By Cara Walden, Tevel Fellowship 2014
Coming to Nepal has forced me face something that I have never thought about before. Garbage. It has become clear to me that while living in the developed world it is easy to ignore the issue of garbage because there is an established infrastructure that deals with it for us. And by “deals with it”, I mean takes it out of sight which creates the illusion that it is gone. However here in the small village of Dahu this infrastructure does not exist. Therefore the only existing solution that has been established is to either throw it on the ground or to burn it. Since being here I have done a lot of research on garbage and have learned that burning it is also just another illusion. That while the people believe they are getting rid of the garbage polluting their land, they are in fact creating a different kind of garbage that is polluting their air. In fact this is a very dangerous pollution that can cause serious harm. So in the end it has become clear that the only solution to the endless cycle of garbage is to stop creating it! However this is clearly not going to happen anytime soon. Therefore instead we can come up with ways to reuse it. With this thought, came our Garbage campaign.
The education began by showing through examples. As a group we are constantly attempting to be as inventive and creative as possible in order to reuse materials.
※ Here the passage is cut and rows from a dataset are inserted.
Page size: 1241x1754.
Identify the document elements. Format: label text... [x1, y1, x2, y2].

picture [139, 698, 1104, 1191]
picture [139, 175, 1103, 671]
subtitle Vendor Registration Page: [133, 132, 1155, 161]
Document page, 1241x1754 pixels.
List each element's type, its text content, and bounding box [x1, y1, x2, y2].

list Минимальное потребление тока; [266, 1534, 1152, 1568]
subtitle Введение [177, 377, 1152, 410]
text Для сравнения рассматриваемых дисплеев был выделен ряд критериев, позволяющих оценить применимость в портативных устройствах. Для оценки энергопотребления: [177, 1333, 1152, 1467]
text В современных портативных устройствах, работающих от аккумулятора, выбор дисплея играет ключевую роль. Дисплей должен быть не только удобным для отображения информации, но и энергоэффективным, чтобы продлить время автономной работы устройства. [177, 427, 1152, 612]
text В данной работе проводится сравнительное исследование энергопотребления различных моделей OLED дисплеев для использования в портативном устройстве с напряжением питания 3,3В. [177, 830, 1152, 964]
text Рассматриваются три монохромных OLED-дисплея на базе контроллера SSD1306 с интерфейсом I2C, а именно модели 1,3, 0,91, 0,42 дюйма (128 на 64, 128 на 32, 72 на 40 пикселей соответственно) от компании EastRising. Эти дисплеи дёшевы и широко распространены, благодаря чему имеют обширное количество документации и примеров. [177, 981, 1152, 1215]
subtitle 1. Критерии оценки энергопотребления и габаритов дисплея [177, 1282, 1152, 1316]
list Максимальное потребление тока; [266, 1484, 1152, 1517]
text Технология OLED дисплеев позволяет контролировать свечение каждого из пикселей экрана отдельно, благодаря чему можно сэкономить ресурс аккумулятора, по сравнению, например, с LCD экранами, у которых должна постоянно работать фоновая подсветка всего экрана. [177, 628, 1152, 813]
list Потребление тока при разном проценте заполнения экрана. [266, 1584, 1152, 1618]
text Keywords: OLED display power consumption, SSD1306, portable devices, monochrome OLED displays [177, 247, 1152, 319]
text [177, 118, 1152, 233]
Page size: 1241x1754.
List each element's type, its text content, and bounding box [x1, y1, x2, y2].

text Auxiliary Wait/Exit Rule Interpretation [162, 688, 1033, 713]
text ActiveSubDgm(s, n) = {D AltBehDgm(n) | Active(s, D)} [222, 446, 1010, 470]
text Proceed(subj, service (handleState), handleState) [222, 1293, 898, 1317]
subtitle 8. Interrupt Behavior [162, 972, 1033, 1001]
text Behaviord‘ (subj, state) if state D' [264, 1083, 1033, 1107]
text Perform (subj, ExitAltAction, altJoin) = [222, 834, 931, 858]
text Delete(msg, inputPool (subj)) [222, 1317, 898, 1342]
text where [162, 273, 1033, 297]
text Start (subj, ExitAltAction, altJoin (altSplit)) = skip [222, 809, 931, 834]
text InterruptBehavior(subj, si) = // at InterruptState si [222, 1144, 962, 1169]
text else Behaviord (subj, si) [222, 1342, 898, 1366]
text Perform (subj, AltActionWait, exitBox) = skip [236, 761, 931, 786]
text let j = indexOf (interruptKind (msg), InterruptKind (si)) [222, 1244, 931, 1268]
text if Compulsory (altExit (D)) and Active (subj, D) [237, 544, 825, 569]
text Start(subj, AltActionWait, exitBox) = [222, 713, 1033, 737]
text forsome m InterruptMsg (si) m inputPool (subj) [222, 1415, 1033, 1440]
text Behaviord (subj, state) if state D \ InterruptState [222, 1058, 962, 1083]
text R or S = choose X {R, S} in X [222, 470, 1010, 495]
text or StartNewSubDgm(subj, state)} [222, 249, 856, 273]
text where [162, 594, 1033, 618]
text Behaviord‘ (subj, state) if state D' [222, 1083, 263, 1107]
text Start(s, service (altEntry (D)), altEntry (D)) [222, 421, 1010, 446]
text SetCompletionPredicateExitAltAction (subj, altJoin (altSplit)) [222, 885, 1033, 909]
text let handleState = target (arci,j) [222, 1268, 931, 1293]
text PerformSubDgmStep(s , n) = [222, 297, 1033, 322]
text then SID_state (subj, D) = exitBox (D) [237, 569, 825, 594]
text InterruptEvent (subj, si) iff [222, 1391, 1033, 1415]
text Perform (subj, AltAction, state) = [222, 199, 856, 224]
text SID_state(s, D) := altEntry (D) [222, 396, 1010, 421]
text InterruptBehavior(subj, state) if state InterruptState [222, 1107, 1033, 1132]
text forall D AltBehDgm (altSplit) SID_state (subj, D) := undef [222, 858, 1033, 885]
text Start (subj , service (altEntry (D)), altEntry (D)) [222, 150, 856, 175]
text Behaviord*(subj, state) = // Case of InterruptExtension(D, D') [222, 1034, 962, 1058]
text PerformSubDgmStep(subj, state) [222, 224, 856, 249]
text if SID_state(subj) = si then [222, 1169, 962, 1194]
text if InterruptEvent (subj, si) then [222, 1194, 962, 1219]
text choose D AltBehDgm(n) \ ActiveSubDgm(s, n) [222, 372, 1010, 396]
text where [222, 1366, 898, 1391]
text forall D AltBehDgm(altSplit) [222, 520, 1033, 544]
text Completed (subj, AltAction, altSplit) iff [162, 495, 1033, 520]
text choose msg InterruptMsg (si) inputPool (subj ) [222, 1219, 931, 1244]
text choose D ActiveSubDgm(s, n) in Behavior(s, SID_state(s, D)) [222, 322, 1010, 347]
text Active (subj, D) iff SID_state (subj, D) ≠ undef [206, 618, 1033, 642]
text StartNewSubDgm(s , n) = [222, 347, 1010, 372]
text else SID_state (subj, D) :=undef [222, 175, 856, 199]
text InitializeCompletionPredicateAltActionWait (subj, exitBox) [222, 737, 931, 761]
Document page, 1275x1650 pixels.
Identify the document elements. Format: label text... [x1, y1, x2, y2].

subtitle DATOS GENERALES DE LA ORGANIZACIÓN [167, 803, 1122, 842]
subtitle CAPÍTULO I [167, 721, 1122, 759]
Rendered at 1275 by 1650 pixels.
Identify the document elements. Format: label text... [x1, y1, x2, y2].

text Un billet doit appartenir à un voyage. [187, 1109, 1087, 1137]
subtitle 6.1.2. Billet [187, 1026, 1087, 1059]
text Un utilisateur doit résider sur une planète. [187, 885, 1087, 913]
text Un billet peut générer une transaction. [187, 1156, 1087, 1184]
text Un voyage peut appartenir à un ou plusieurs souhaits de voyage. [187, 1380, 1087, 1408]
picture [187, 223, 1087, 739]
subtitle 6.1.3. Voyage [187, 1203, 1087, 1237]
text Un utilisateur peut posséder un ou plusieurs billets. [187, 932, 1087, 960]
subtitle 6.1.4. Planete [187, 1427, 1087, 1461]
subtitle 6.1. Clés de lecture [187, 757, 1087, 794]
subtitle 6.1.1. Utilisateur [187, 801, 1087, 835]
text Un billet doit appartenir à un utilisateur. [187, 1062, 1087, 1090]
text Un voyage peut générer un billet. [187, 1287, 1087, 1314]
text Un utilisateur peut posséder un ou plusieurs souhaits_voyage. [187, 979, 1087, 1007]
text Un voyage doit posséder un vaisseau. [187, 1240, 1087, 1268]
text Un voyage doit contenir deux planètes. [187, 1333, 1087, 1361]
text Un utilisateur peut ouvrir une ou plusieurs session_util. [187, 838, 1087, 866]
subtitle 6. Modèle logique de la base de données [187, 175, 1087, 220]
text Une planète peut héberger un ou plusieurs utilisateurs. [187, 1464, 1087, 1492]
For example, if you were to walk around our house you would see that our flower pot is in fact a plastic water bottle and our flowers are crocheted out of plastic bags; our bathroom curtains are maid out of a potato sack, and our “sink: is made out of a bucket.
The next step was formal education.In collaboration with the education team we began our campaign in the schools. The first thing we did was establish a garbage station. We organized the youth to dig a hole for the compost and then did a school wide clean up of all the plastic. The following week we met with each grade before school and provided basic information about garbage. This information included a timetable of decomposition, the effects of garbage on the earth, and then at the end we showed some examples of ways to reuse this garbage. We then announced that these examples would be taught in the coming week’s youth group meetings. For one of the sessions I taught them how to make wallets out of cookie wrappers. These are wrappers that are found all over the village and can simply be picked up off the side of the road and turned into something awesome!
All of this led to our big project, building a garbage bench! If you are wondering what this is, it is exactly what it sounds like, a bench made from garbage. We used old busted up tires, which were then stuffed with garbage and covered in cement. It turned out to be a really cool event! The kids got really involved and were able to clean up the garbage from the entire school.
Through this project my hope is that the youth will begin to see the garbage differently. This can mean that instead of seeing a plastic bag they see the potential for an art project, or they learn to not take the plastic bag at all and put whatever they just bought in their backpack. While life in the village is slow and at many times it’s hard to see the effect we can have here, it’s clear that if you put in the time it’s 100% worth it. More importantly, it’s the little things that count.